My question is this:
	Do you think it would be faster for a compiler to have a more
	complex scanner that could recognize key-words/reserved identifiers
	immediately (i.e., simply by keeping a record of each inputted 
	character) and not have to hash and search for those key-words
	each time one is encountered, or would it be better to keep the 
	scanner simple, recognizing each key-word as simply an identifier,
	and then search the symbol table to determined wether or not
	your identifier was reserved.

	It is not immediately obvious to me which one would be quicker,
	although I have a tendency to think it may be the former.  
	Lex allows for one to design a scanner of the first type 
	very simply.



						Thanks,
						-Len
-- 

NAME		Len Armstrong
UUCP		{astrovax | bpa | burdvax | allegra }!sjuvax!armstron
ORGANIZATIONS	RCA Advanced Technology Labs
		St. Joseph's University
PHONES		(WORK) (609) 866-6647

stevev@tekchips.UUCP (Steve Vegdahl) (10/21/85)

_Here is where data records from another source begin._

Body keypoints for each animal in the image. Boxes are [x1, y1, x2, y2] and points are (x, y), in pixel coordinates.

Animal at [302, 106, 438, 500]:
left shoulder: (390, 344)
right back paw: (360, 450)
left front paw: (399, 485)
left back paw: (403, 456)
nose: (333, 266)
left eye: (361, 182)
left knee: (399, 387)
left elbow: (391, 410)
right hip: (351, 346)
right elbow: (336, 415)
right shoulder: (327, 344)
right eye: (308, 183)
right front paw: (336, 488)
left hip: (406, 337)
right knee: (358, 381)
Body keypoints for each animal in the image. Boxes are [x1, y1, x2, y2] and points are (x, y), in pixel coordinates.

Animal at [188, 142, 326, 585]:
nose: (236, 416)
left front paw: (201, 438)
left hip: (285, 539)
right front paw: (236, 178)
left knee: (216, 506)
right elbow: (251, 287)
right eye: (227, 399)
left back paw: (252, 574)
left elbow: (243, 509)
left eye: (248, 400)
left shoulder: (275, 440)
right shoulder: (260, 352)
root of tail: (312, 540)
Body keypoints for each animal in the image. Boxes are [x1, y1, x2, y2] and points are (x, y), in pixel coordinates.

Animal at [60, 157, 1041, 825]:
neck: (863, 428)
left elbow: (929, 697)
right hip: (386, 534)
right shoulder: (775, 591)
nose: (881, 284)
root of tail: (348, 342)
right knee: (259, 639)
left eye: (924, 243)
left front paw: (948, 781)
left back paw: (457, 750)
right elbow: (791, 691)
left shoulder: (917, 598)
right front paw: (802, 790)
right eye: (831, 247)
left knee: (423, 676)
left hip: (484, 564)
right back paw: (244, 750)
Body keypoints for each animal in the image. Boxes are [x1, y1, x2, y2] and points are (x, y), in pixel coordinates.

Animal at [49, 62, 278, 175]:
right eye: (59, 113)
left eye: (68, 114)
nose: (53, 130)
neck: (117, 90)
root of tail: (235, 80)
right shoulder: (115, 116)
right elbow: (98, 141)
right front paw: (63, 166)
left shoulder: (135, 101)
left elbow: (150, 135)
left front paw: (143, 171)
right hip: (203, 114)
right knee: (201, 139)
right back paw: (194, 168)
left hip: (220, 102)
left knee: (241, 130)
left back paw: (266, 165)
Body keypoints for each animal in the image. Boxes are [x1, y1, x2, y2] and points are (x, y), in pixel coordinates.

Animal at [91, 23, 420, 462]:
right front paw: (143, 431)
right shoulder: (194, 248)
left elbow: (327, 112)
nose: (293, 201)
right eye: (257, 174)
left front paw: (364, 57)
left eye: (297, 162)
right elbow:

> 	Do you think it would be faster for a compiler to have a more
> 	complex scanner that could recognize key-words/reserved identifiers
> 	immediately (i.e., simply by keeping a record of each inputted 
> 	character) and not have to hash and search for those key-words
> 	each time one is encountered, or would it be better to keep the 
> 	scanner simple, recognizing each key-word as simply an identifier,
> 	and then search the symbol table to determined wether or not
> 	your identifier was reserved.
> 
> 	It is not immediately obvious to me which one would be quicker,
> 	although I have a tendency to think it may be the former.  
> 	Lex allows for one to design a scanner of the first type 
> 	very simply.

If you ignore things like virtual memory, I'd think that the complex scanner
would be faster if implemented in a straightforward way.  However, this
would increase the size of the state-transition table.  Instead of having
one or two character classes for letters, you'd have something like 26.

I prefer to use hashing here because the set of reserved words is known
at compiler-compile time.  Thus, you can analyze the reserved words in
advance and select a *perfect hash function* (or something close to it).
The size of your hash table will be small, and you will be guaranteed
to find any reserved word in a single probe of the table.

		Steve Vegdahl
		Computer Research Lab.
		Tektronix, Inc.
		Beaverton, Oregon